Neue Regelung: Selbstständige müssen Einkommenssteuerbescheid bei Krankenkasse einreichen

Der Gesetzentwurf sieht vor, dass Selbstständige und Freiberufler von Krankenkassen keinen Höchstbetrag fordern müssen, solange das Finanzamt keinen Einkommenssteuerbescheid ausgestellt hat. Dieser Bescheid bildet die Grundlage für die korrekte Berechnung der tatsächlichen Krankenkassenbeiträge. Darüber hinaus sollen Versicherte in Zukunft informiert werden, wenn bei fehlendem Steuerbescheid der monatliche Höchstbeitrag von rund 1.000 Euro für die Kranken- und Pflegeversicherung von der Kasse festgesetzt wird.

Innerhalb eines Zeitraums von zwölf Monaten nach Erhalt des Einkommenssteuerbescheids können die Versicherten eine einkommensadäquate Neuberechnung ihres monatlichen Kassenbeitrags bei ihrer Krankenkasse beantragen. Die Krankenkassen haben jedoch bisher keine Dokumente anerkannt, die ein niedrigeres Einkommen belegen, wenn sie nach Ablauf der dreijährigen Frist eingereicht wurden.

Die geplanten Gesetzesänderungen sollen sicherstellen, dass Selbstständige und Freiberufler nicht mehr zu Unrecht hohe Krankenkassenbeiträge zahlen müssen. Insbesondere Menschen mit geringem Einkommen waren von dieser Praxis stark betroffen und gerieten in finanzielle Schwierigkeiten. Die Möglichkeit, zu viel gezahlte Beiträge rückwirkend für die Jahre 2018 und 2019 zurückzufordern, ist ein wichtiger Schritt zur Wiedergutmachung. Die Patientenberatung der Verbraucherzentrale Hamburg unterstützt Betroffene dabei, ihre Rechte gegenüber den Krankenkassen durchzusetzen.

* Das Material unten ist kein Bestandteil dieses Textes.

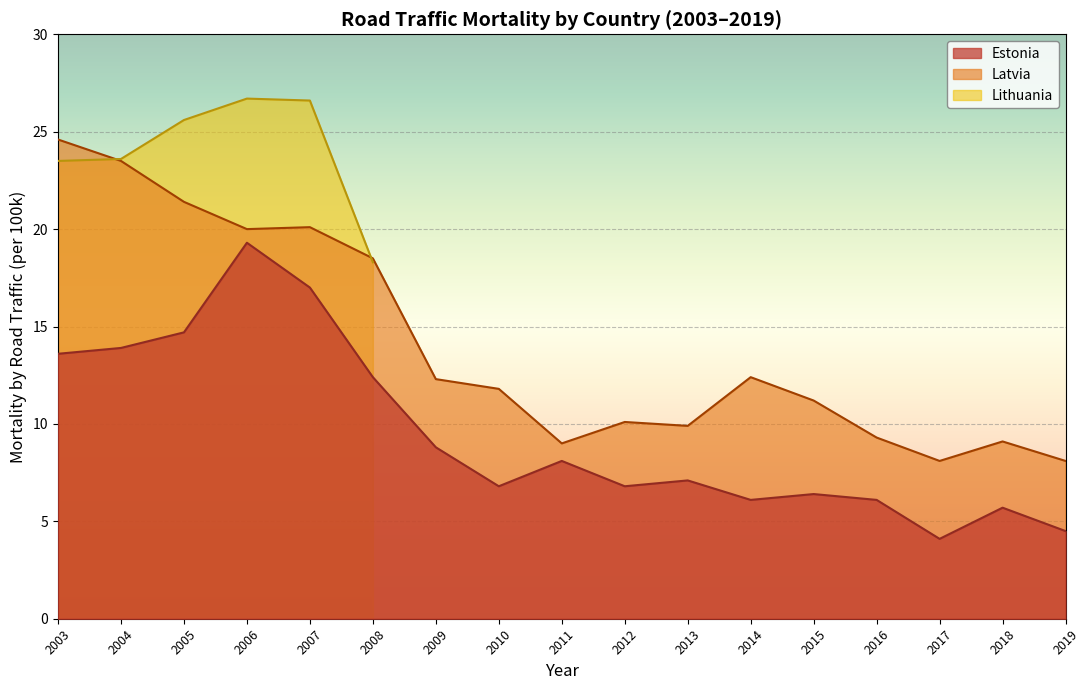

Where is Estonia nearest to the value 11?

2008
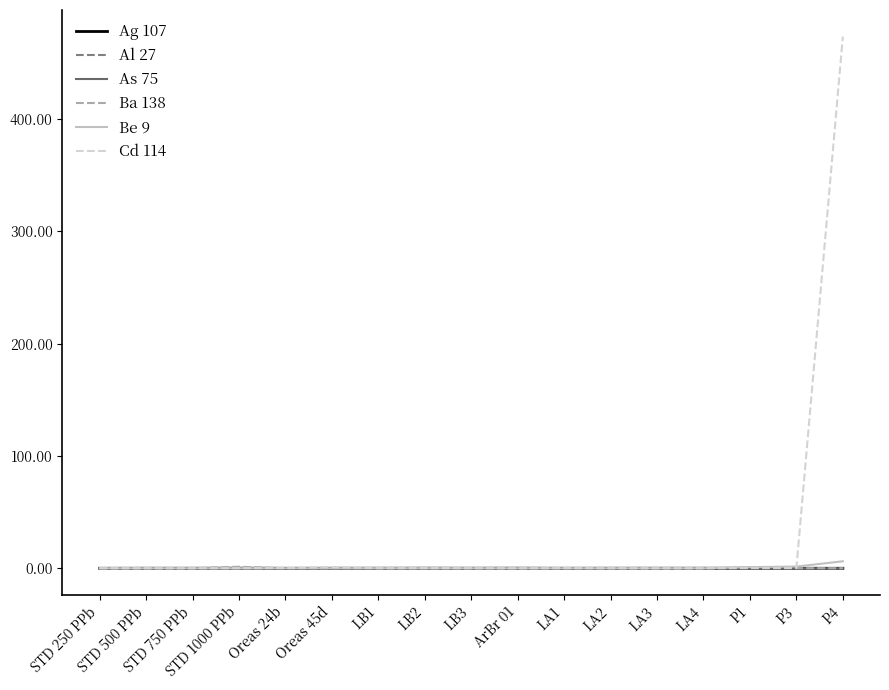

Which series has the largest total across all categories?

Cd 114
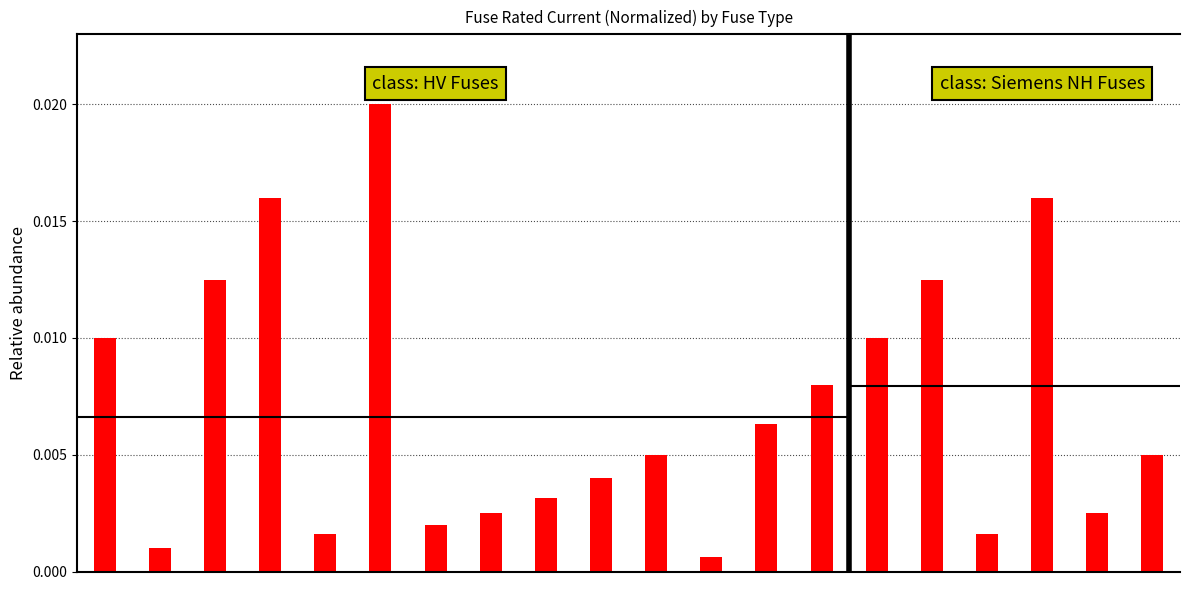

True or false: the data shows 0.0 at 1.

True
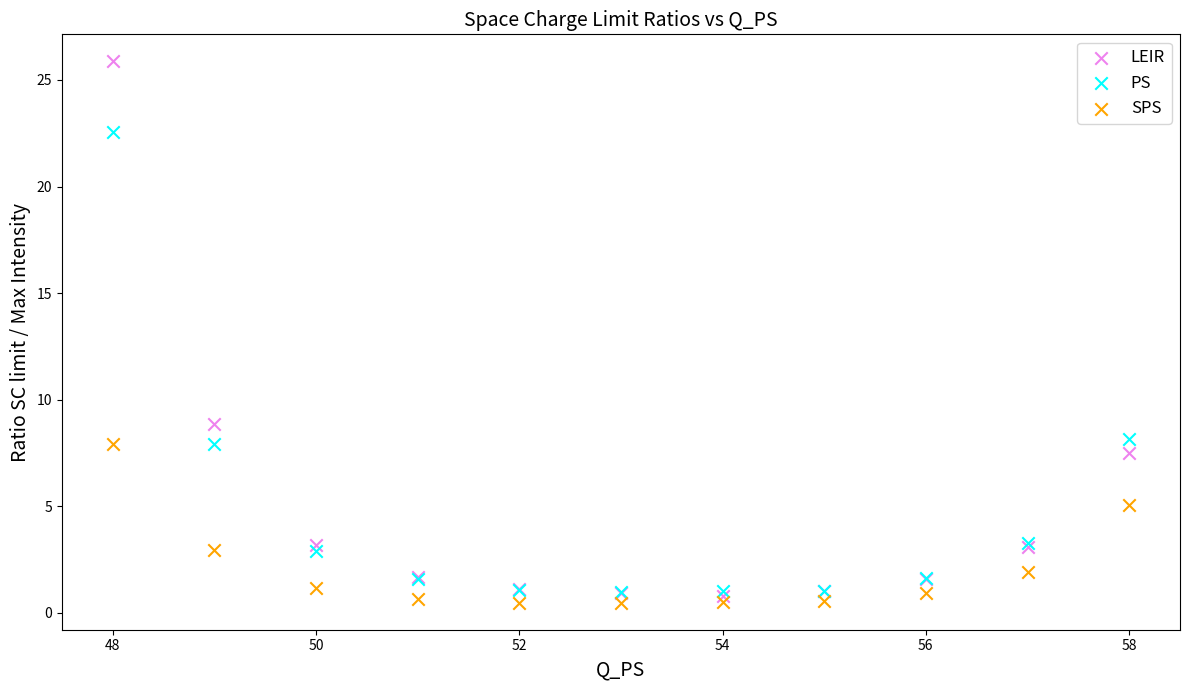

In the LEIR series, what Y value is closest to 13?

8.9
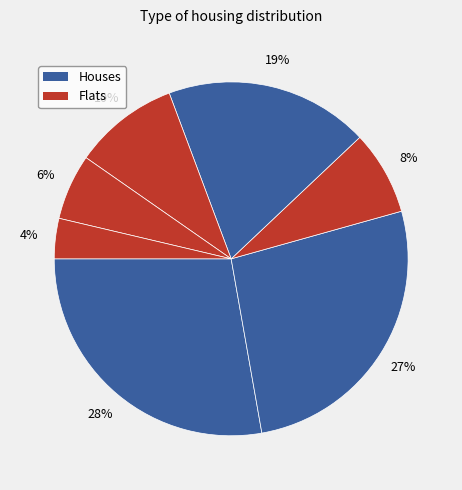

How many slices are in this pie chart?

7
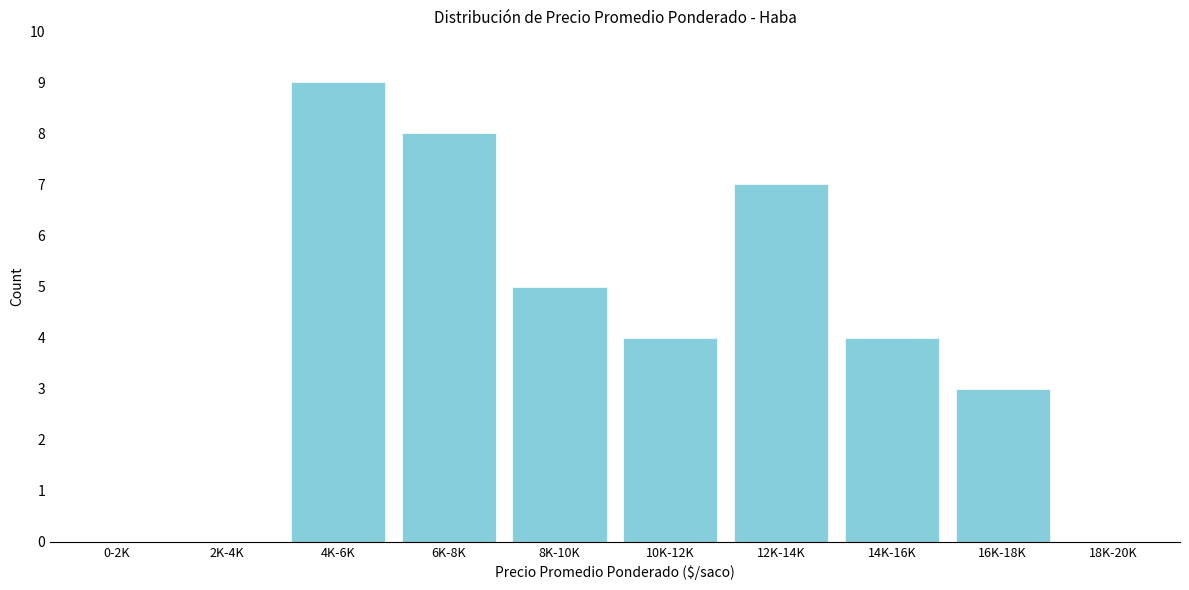

Reading left to right, extract all data points from this chart.

0-2K=0	2K-4K=0	4K-6K=9	6K-8K=8	8K-10K=5	10K-12K=4	12K-14K=7	14K-16K=4	16K-18K=3	18K-20K=0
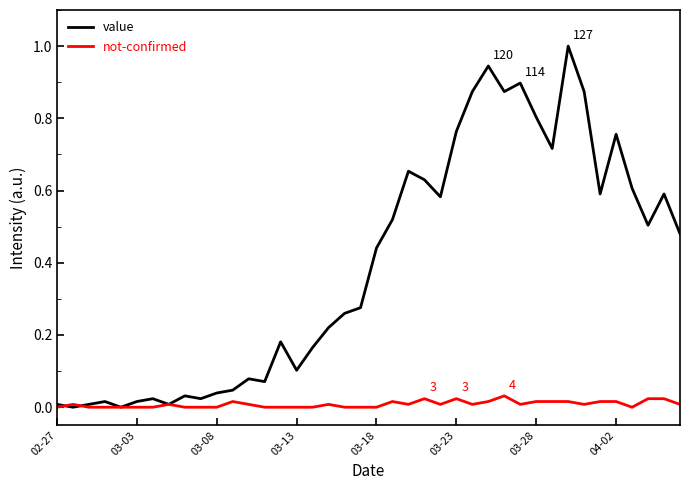

What is the maximum value for value?

1.0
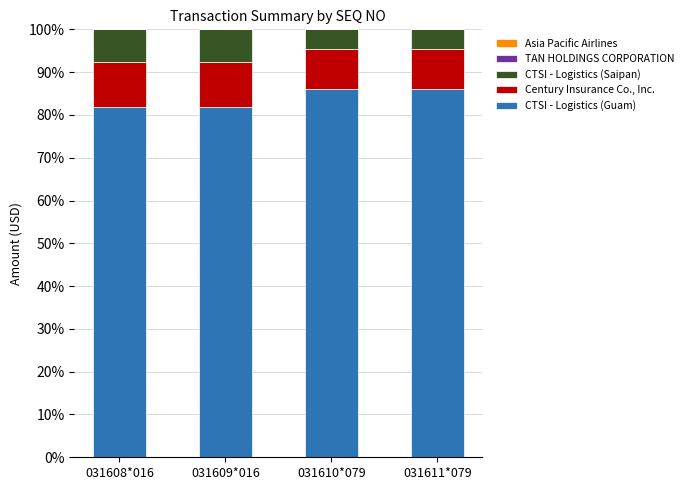

What is the difference between the maximum and minimum values in the CTSI - Logistics (Guam) series?

4.2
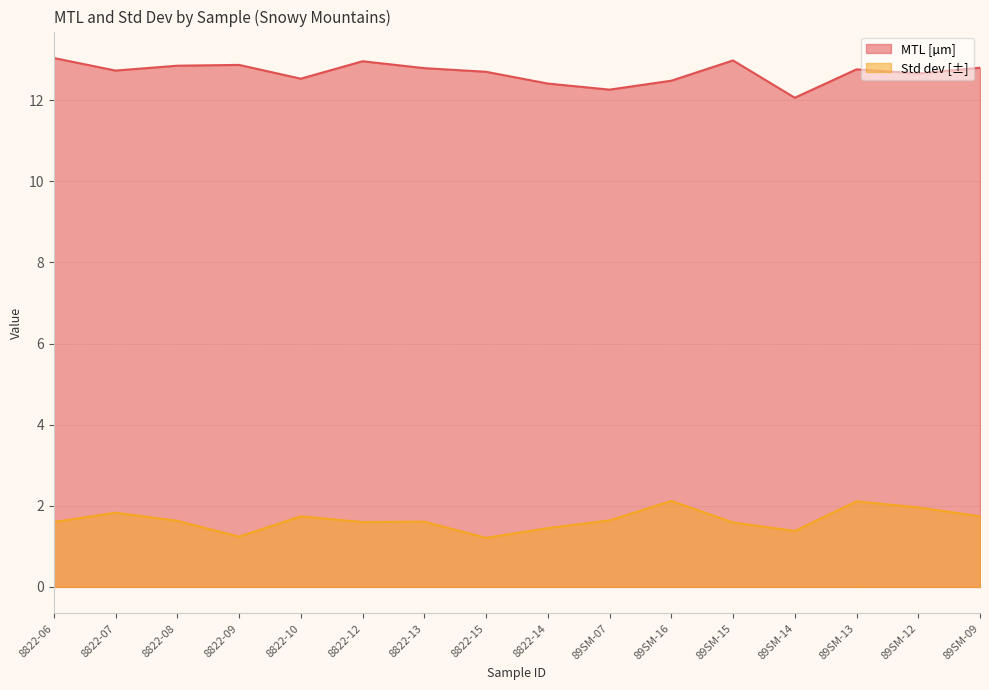

At which label does Std dev [±] reach its minimum?

8822-15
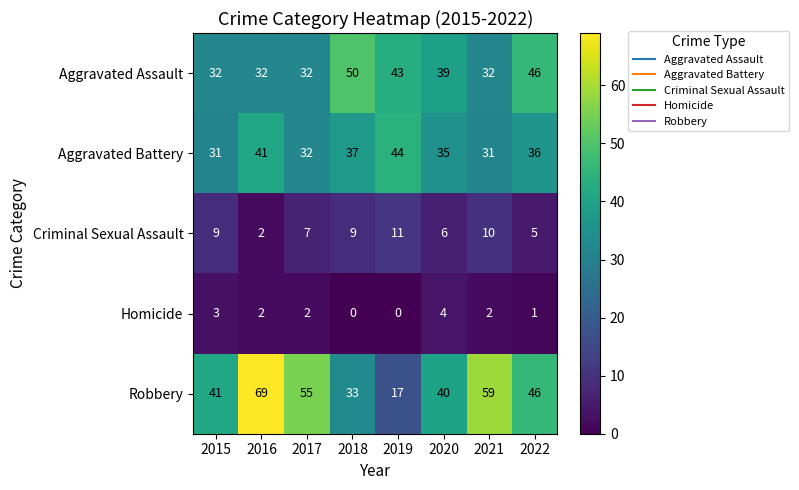

Which category has the highest value across all series?

2016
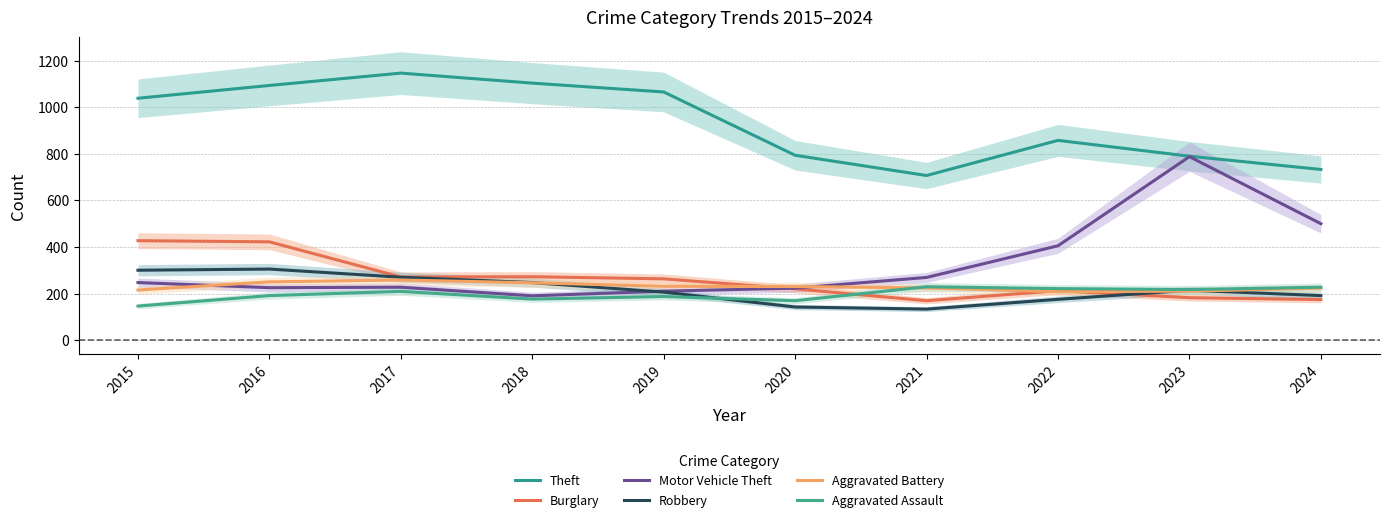

What is the difference between the Robbery values at 2015 and 2018?

53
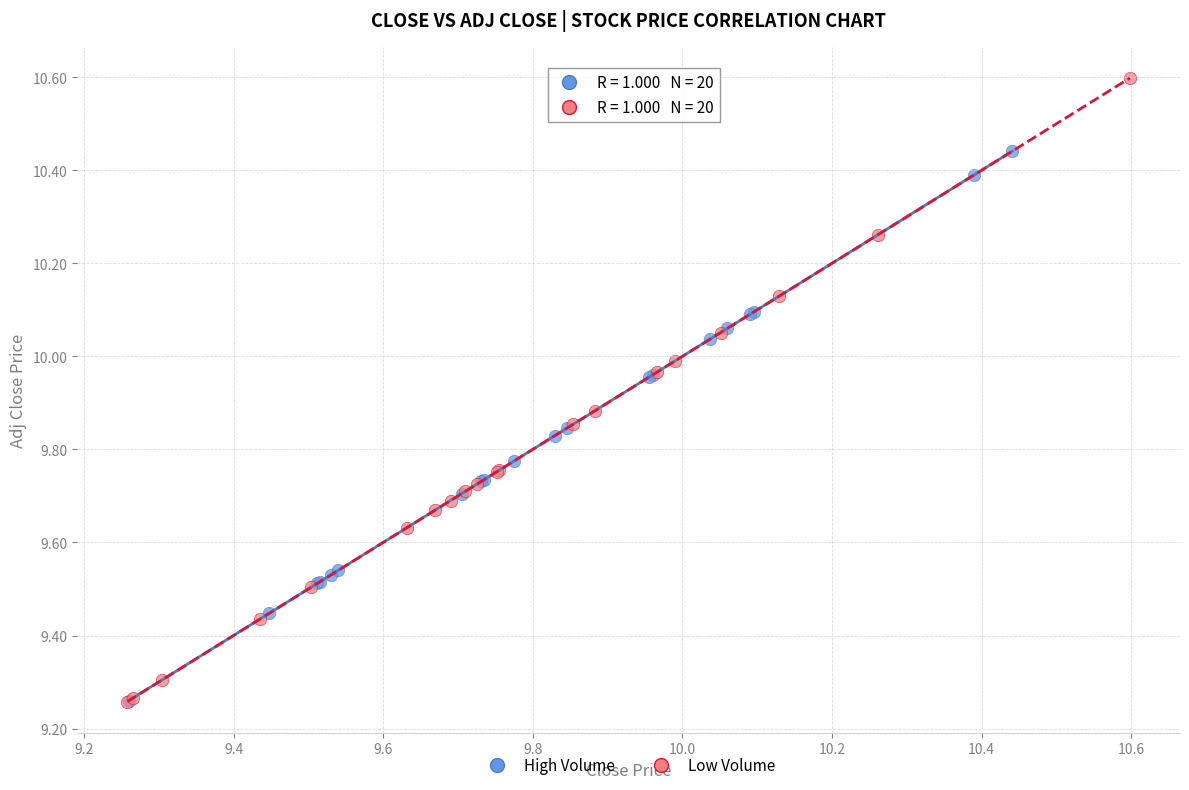

Which series contains the highest Y value?

Low Volume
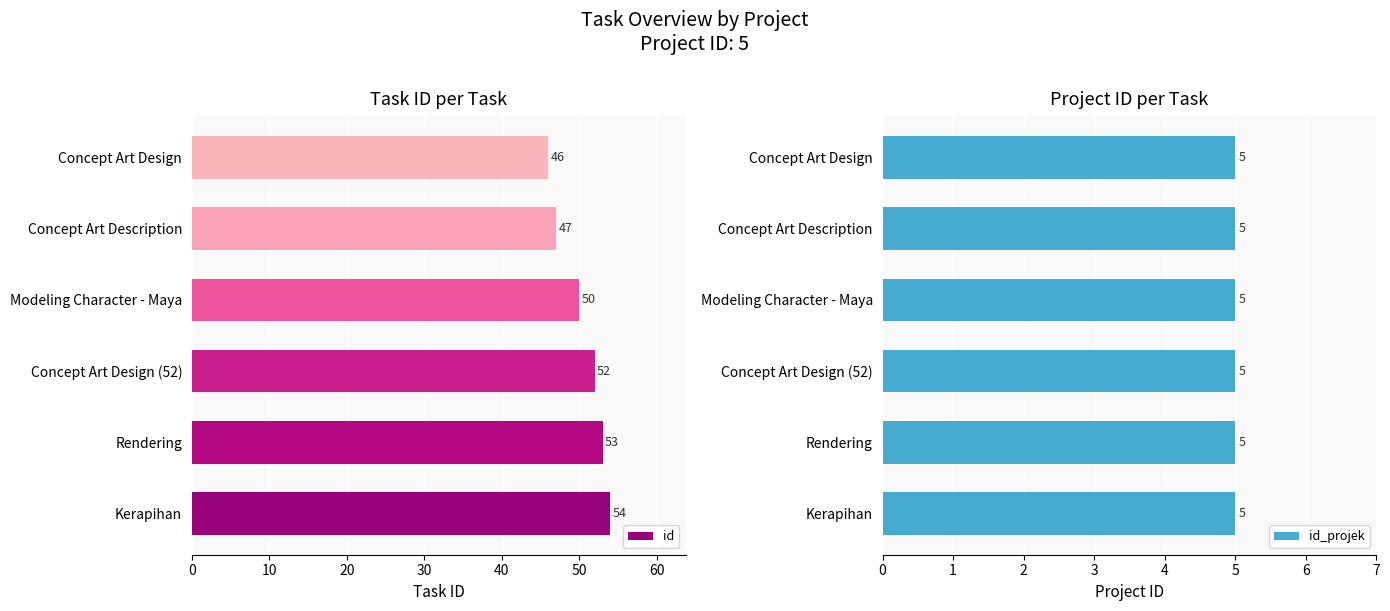

What are all the series names shown in the legend?

id, id_projek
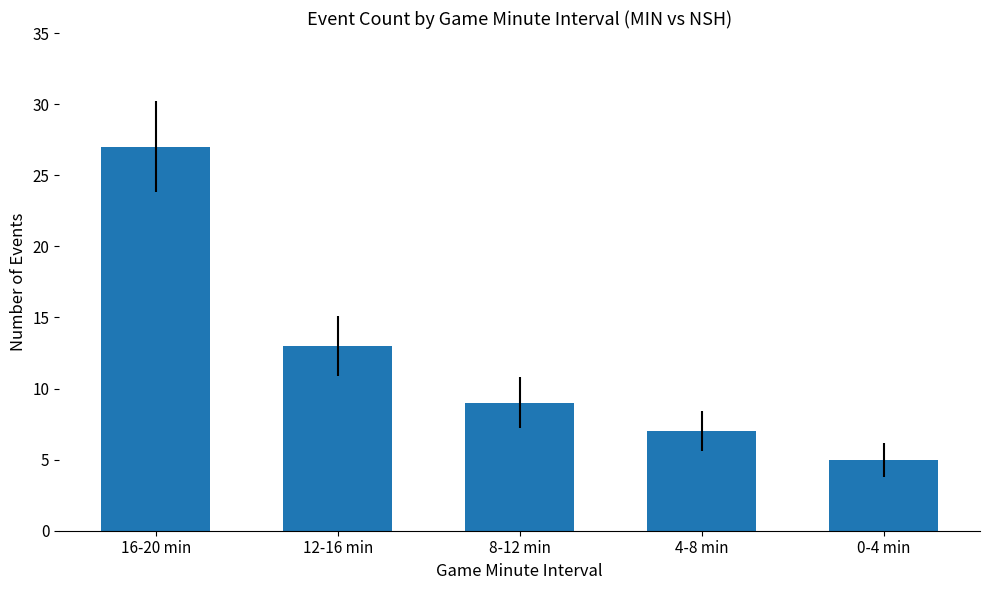

What is the value of the 2nd bar from the left?

13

Es ist von großer Bedeutung, die Frist für die Einreichung des Einkommenssteuerbescheids zu beachten. Seit 2018 müssen Selbstständige und Freiberufler den Bescheid innerhalb von drei Jahren bei ihrer Krankenkasse einreichen, um eine korrekte Berechnung der Beiträge sicherzustellen. Wenn die Frist nicht eingehalten wird, fordern die Krankenkassen derzeit den monatlichen Höchstbetrag von etwa 1.000 Euro für die Kranken- und Pflegeversicherung.

Mitglieder von Krankenkassen haben Zugang zur Patientenberatung der Verbraucherzentrale Hamburg, die ihnen dabei hilft, ihre Rechte wirksam einzufordern. Termine für Beratungen können online unter www.vzhh.de/termine oder telefonisch unter der Nummer (040) 24832-130 vereinbart werden. Auf der Internetseite der Verbraucherzentrale Hamburg unter www.vzhh.de/patientenschutz finden Betroffene weitere Informationen zum Thema sowie konkrete Handlungsempfehlungen.

Selbstständige und Freiberufler werden durch die geplanten Gesetzesänderungen erheblich entlastet. Sie haben nun die Möglichkeit, zu viel gezahlte Krankenkassenbeiträge zurückzufordern und ihre Beiträge auf Grundlage ihres tatsächlichen Einkommens korrekt berechnen zu lassen. Dadurch werden finanzielle Belastungen reduziert und eine gerechtere Beitragshöhe erreicht.

Durch die rückwirkende Geltung der Gesetzesänderungen für die Jahre 2018 und 2019 werden Betroffene, die zuvor zu hohe Beitragsforderungen der Krankenkassen zahlen mussten, gerecht behandelt. Der Gesetzgeber hat den Missstand erkannt und ermöglicht es den Versicherten nun, ihre Rechte durchzusetzen. Die Unterstützung der Patientenberatung der Verbraucherzentrale Hamburg ist dabei eine wertvolle Anlaufstelle für Beratung und Hilfe.